¿Con o sin alianza?
Yo siempre he sido una mujer con dos pechos bien puestos y un trasero apretado ¡Mis horas de gimnasio y de running me han costado! Y quedarme con hambre después de cada comida. Y no probar el chocolate en años.
Llegando espectacular a mi treintena, con un buen trabajo, un bonito ático pintado de malva y muchas noches de vino y rosas a mis espaldas, me faltaba un amante, a ser posible, casado, para completar mi imagen de diva.
No fue difícil encontrar en las calurosas noches de Madrid a un ejecutivo con una alianza en el dedo anular y un par de hijos a medio criar. Nos acostamos la primera noche que nos conocimos como si rodásemos una película porno en un hotel del centro de la ciudad. Ese hombre tenía mucha, pero mucha, necesidad de sexo. Un par de piernas botinas, un bronceado perfecto y unos sugerentes tacones, hicieron que picara el anzuelo en menos de lo que tardo en quedarme sin ropa interior cuando no la uso.
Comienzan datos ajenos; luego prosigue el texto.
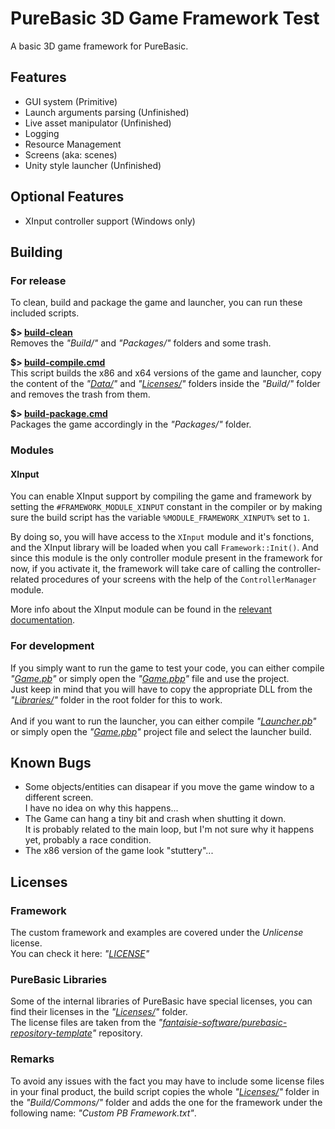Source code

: # PureBasic 3D Game Framework Test
A basic 3D game framework for PureBasic.

## Features
* GUI system (Primitive)
* Launch arguments parsing (Unfinished)
* Live asset manipulator (Unfinished)
* Logging
* Resource Management
* Screens (aka: scenes)
* Unity style launcher (Unfinished)

## Optional Features
* XInput controller support (Windows only)

## Building

### For release
To clean, build and package the game and launcher, you can run these included scripts.<br>

<b>$> [build-clean](build-clean.cmd)</b><br>
Removes the *"Build/"* and *"Packages/"* folders and some trash.

<b>$> [build-compile.cmd](build-compile.cmd)</b><br>
This script builds the x86 and x64 versions of the game and launcher, copy the content of the *"[Data/](Data/)"* and *"[Licenses/](Licenses/)"* folders inside the *"Build/"* folder and removes the trash from them.

<b>$> [build-package.cmd](build-package.cmd)</b><br>
Packages the game accordingly in the *"Packages/"* folder.

### Modules

#### XInput
You can enable XInput support by compiling the game and framework by setting the `#FRAMEWORK_MODULE_XINPUT` constant in the compiler or by making sure the build script has the variable `%MODULE_FRAMEWORK_XINPUT%` set to `1`.

By doing so, you will have access to the `XInput` module and it's fonctions, and the XInput library will be loaded when you call `Framework::Init()`.
And since this module is the only controller module present in the framework for now, if you activate it, the framework will take care of calling the controller-related procedures of your screens with the help of the `ControllerManager` module.

More info about the XInput module can be found in the [relevant documentation](Documentation/XInput.md).

### For development
If you simply want to run the game to test your code, you can either compile *"[Game.pb](Game.pb)"* or simply open the *"[Game.pbp](Game.pbp)"* file and use the project.<br>
Just keep in mind that you will have to copy the appropriate DLL from the *"[Libraries/](Libraries/)"* folder in the root folder for this to work.<br><br>
And if you want to run the launcher, you can either compile *"[Launcher.pb](Launcher.pb)"* or simply open the *"[Game.pbp](Game.pbp)"* project file and select the launcher build.

## Known Bugs
* Some objects/entities can disapear if you move the game window to a different screen.<br>
I have no idea on why this happens...
* The Game can hang a tiny bit and crash when shutting it down.<br>
It is probably related to the main loop, but I'm not sure why it happens yet, probably a race condition.
* The x86 version of the game look "stuttery"...

## Licenses

### Framework
The custom framework and examples are covered under the *Unlicense* license.<br>
You can check it here: *"[LICENSE](LICENSE)"*

### PureBasic Libraries
Some of the internal libraries of PureBasic have special licenses, you can find their licenses in the *"[Licenses/](Licenses/)"* folder.<br>
The license files are taken from the *"[fantaisie-software/purebasic-repository-template](https://github.com/fantaisie-software/purebasic-repository-template)"* repository.

### Remarks
To avoid any issues with the fact you may have to include some license files in your final product, the build script copies the whole *"[Licenses/](Licenses/)"* folder in the *"Build/Commons/"* folder and adds the one for the framework under the following name: *"Custom PB Framework.txt"*.
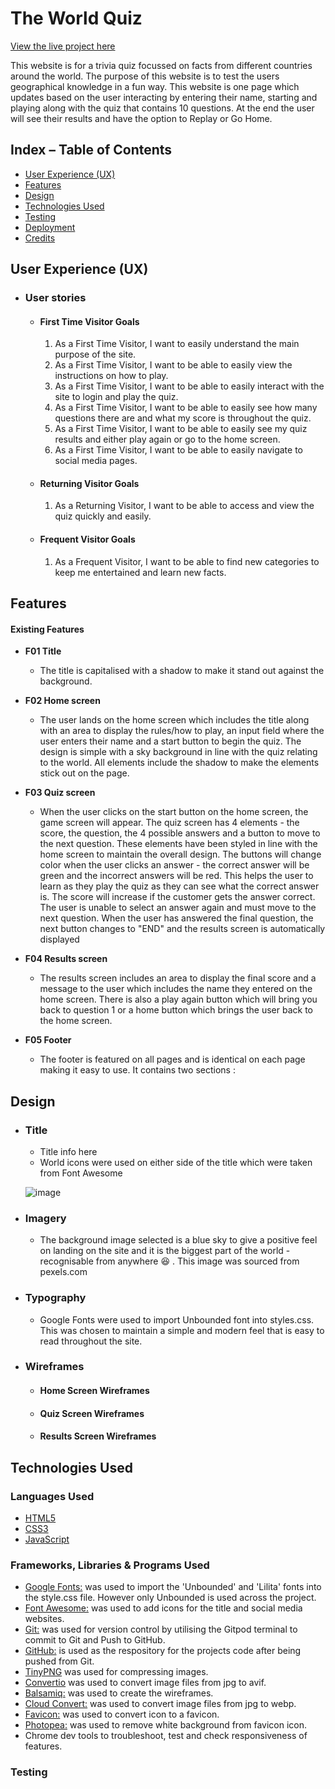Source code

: # The World Quiz

[View the live project here](https://louibens.github.io/The-World-Quiz/)

This website is for a trivia quiz focussed on facts from different countries around the world. The purpose of this website is to test the users geographical knowledge 
in a fun way. This website is one page which updates based on the user interacting by entering their name, starting and playing along with the quiz that contains 10 questions. At the end the user will see their results and have the option to Replay or Go Home.


## Index – Table of Contents
* [User Experience (UX)](#user-experience-ux) 
* [Features](#features)
* [Design](#design)
* [Technologies Used](#technologies-used)
* [Testing](#testing)
* [Deployment](#deployment)
* [Credits](#credits)

## User Experience (UX)

-   ### User stories

    -   #### First Time Visitor Goals
        1. As a First Time Visitor, I want to easily understand the main purpose of the site.
        2. As a First Time Visitor, I want to be able to easily view the instructions on how to play.
        3. As a First Time Visitor, I want to be able to easily interact with the site to login and play the quiz.
        4. As a First Time Visitor, I want to be able to easily see how many questions there are and what my score is throughout the quiz.
        5. As a First Time Visitor, I want to be able to easily see my quiz results and either play again or go to the home screen.
        6. As a First Time Visitor, I want to be able to easily navigate to social media pages.
        
    -   #### Returning Visitor Goals

        1. As a Returning Visitor, I want to be able to access and view the quiz quickly and easily.

    -   #### Frequent Visitor Goals
    
        1. As a Frequent Visitor, I want to be able to find new categories to keep me entertained and learn new facts.
      
## Features

#### Existing Features

- __F01 Title__

    - The title is capitalised with a shadow to make it stand out against the background.
    
- __F02 Home screen__

    - The user lands on the home screen which includes the title along with an area to display the rules/how to play, an input field where the user enters their name and a start button to begin the quiz.
    The design is simple with a sky background in line with the quiz relating to the world. All elements include the shadow to make the elements stick out on the page.
    
- __F03 Quiz screen__
    
    - When the user clicks on the start button on the home screen, the game screen will appear. The quiz screen has 4 elements - the score, the question, the 4 possible answers and a button to move to the next question. These elements have been styled in line with the home screen to maintain the overall design. 
    The buttons will change color when the user clicks an answer - the correct answer will be green and the incorrect answers will be red. This helps the user to learn as they play the quiz as they can see what the correct answer is.
    The score will increase if the customer gets the answer correct.
    The user is unable to select an answer again and must move to the next question.
    When the user has answered the final question, the next button changes to "END" and the results screen is automatically displayed
    
- __F04 Results screen__
    
    - The results screen includes an area to display the final score and a message to the user which includes the name they entered on the home screen.
    There is also a play again button which will bring you back to question 1 or a home button which brings the user back to the home screen.
    
- __F05 Footer__

    - The footer is featured on all pages and is identical on each page making it easy to use.  It contains two sections :

## Design

-   ### Title
    -   Title info here
    -   World icons were used on either side of the title which were taken from Font Awesome
    
    ![image](https://user-images.githubusercontent.com/119696542/221643736-1f9bbe47-5621-4713-a9a4-168b70392e64.png)

-   ### Imagery
    -   The background image selected is a blue sky to give a positive feel on landing on the site and it is the biggest part of the world - recognisable from anywhere :laughing:
. This image was sourced from pexels.com

-   ### Typography
    -   Google Fonts were used to import Unbounded font into styles.css.  This was chosen to maintain a simple and modern feel that is easy to read throughout the site.


-   ### Wireframes

    -   #### Home Screen Wireframes

    -   #### Quiz Screen Wireframes

    -   #### Results Screen Wireframes

## Technologies Used

### Languages Used

-   [HTML5](https://en.wikipedia.org/wiki/HTML5)
-   [CSS3](https://en.wikipedia.org/wiki/Cascading_Style_Sheets)
-   [JavaScript](https://en.wikipedia.org/wiki/JavaScript)

### Frameworks, Libraries & Programs Used

-   [Google Fonts:](https://fonts.google.com/) was used to import the 'Unbounded' and 'Lilita' fonts into the style.css file. However only Unbounded is used across the project.
-   [Font Awesome:](https://fontawesome.com/) was used to add icons for the title and social media websites.
-   [Git:](https://git-scm.com/) was used for version control by utilising the Gitpod terminal to commit to Git and Push to GitHub.
-   [GitHub:](https://github.com/) is used as the respository for the projects code after being pushed from Git.
-   [TinyPNG](https://tinypng.com/) was used for compressing images.
-   [Convertio](https://convertio.co/) was used to convert image files from jpg to avif.
-   [Balsamiq:](https://balsamiq.com/) was used to create the wireframes.
-   [Cloud Convert:](https://cloudconvert.com/) was used to convert image files from jpg to webp.
-   [Favicon:](https://favicon.io/favicon-converter/) was used to convert icon to a favicon.
-   [Photopea:](https://www.photopea.com/) was used to remove white background from favicon icon.
-   Chrome dev tools to troubleshoot, test and check responsiveness of features.
    
### Testing
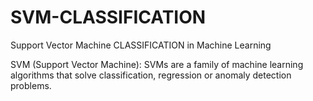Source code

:# SVM-CLASSIFICATION
 Support Vector Machine  CLASSIFICATION in Machine Learning

SVM (Support Vector Machine): SVMs are a family of machine learning algorithms that solve classification, regression or anomaly detection problems.
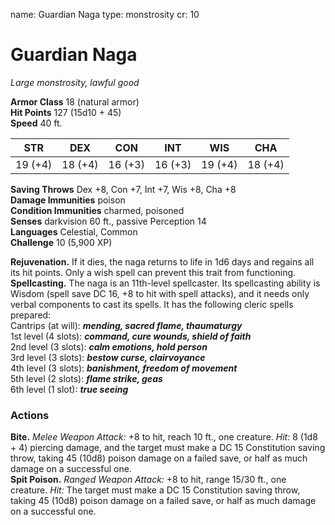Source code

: name: Guardian Naga
type: monstrosity
cr: 10

# Guardian Naga 
_Large monstrosity, lawful good_

**Armor Class** 18 (natural armor)    
**Hit Points** 127 (15d10 + 45)    
**Speed** 40 ft. 

| STR     | DEX     | CON     | INT     | WIS     | CHA     |
|---------|---------|---------|---------|---------|---------|
| 19 (+4) | 18 (+4) | 16 (+3) | 16 (+3) | 19 (+4) | 18 (+4) |

**Saving Throws** Dex +8, Con +7, Int +7, Wis +8, Cha +8    
**Damage Immunities** poison    
**Condition Immunities** charmed, poisoned    
**Senses** darkvision 60 ft., passive Perception 14    
**Languages** Celestial, Common    
**Challenge** 10 (5,900 XP) 

**Rejuvenation.** If it dies, the naga returns to life in 1d6 days and regains all its hit points. Only a wish spell can prevent this trait from functioning.    
**Spellcasting.** The naga is an 11th-level spellcaster. Its spellcasting ability is Wisdom (spell save DC 16, +8 to hit with spell attacks), and it needs only verbal components to cast its spells. It has the following cleric spells prepared:    
Cantrips (at will): **_mending, sacred flame, thaumaturgy_**    
1st level (4 slots): **_command, cure wounds, shield of faith_**    
2nd level (3 slots): **_calm emotions, hold person_**    
3rd level (3 slots): **_bestow curse, clairvoyance_**    
4th level (3 slots): **_banishment, freedom of movement_**    
5th level (2 slots): **_flame strike, geas_**    
6th level (1 slot): **_true seeing_** 

### Actions    
**Bite.** _Melee Weapon Attack:_ +8 to hit, reach 10 ft., one creature. _Hit:_ 8 (1d8 + 4) piercing damage, and the target must make a DC 15 Constitution saving throw, taking 45 (10d8) poison damage on a failed save, or half as much damage on a successful one.    
**Spit Poison.** _Ranged Weapon Attack:_ +8 to hit, range 15/30 ft., one creature. _Hit:_ The target must make a DC 15 Constitution saving throw, taking 45 (10d8) poison damage on a failed save, or half as much damage on a successful one.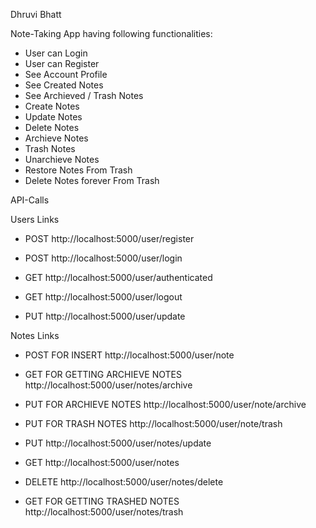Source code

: 
Dhruvi Bhatt 


Note-Taking App having following functionalities:

- User can Login
- User can Register
- See Account Profile
- See Created Notes
- See Archieved / Trash Notes
- Create Notes 
- Update Notes
- Delete Notes
- Archieve Notes
- Trash Notes
- Unarchieve Notes
- Restore Notes From Trash
- Delete Notes forever From Trash

API-Calls

Users Links

- POST                           http://localhost:5000/user/register       
- POST                           http://localhost:5000/user/login          
- GET                            http://localhost:5000/user/authenticated   

- GET                            http://localhost:5000/user/logout         
- PUT                            http://localhost:5000/user/update         

Notes Links

- POST FOR INSERT                http://localhost:5000/user/note           
- GET FOR GETTING ARCHIEVE NOTES http://localhost:5000/user/notes/archive  
- PUT FOR ARCHIEVE NOTES         http://localhost:5000/user/note/archive   
- PUT FOR TRASH NOTES            http://localhost:5000/user/note/trash     
- PUT                            http://localhost:5000/user/notes/update   

- GET                            http://localhost:5000/user/notes          
- DELETE                         http://localhost:5000/user/notes/delete   
- GET FOR GETTING TRASHED NOTES  http://localhost:5000/user/notes/trash    
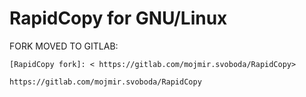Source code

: # RapidCopy for GNU/Linux

FORK MOVED TO GITLAB:

	[RapidCopy fork]: < https://gitlab.com/mojmir.svoboda/RapidCopy>

	https://gitlab.com/mojmir.svoboda/RapidCopy
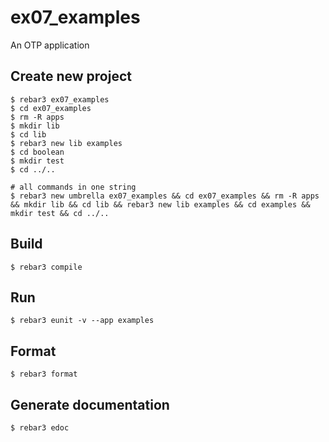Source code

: ex07_examples
=====

An OTP application

Create new project
----	
	$ rebar3 ex07_examples
	$ cd ex07_examples
	$ rm -R apps
	$ mkdir lib
	$ cd lib
	$ rebar3 new lib examples
	$ cd boolean
	$ mkdir test
	$ cd ../..
	
	# all commands in one string
	$ rebar3 new umbrella ex07_examples && cd ex07_examples && rm -R apps && mkdir lib && cd lib && rebar3 new lib examples && cd examples && mkdir test && cd ../.. 

Build
-----
	$ rebar3 compile

Run
-----
	$ rebar3 eunit -v --app examples
	
Format
-----
	$ rebar3 format

Generate documentation
-----
	$ rebar3 edoc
Pero se me fue de las manos y Eduardo, que así se llamaba mi amante casado, se convirtió en algo más para mí. Intenté que dejara a su mujer con todas mis armas femeninas y mucha dosis de manipulación, pero fue inútil. No entendía porqué, pero Eduardo volvía a casa con su mujer y sus polluelos cada noche.
Un día, averigüé donde hacía la compra Marisa, su mujer, y me hice su amiga en el centro comercial. Marisa iba cada día al supermercado, incansable, y cargaba sola con bolsas y bolsas en el Mercadona para alimentar a su prole.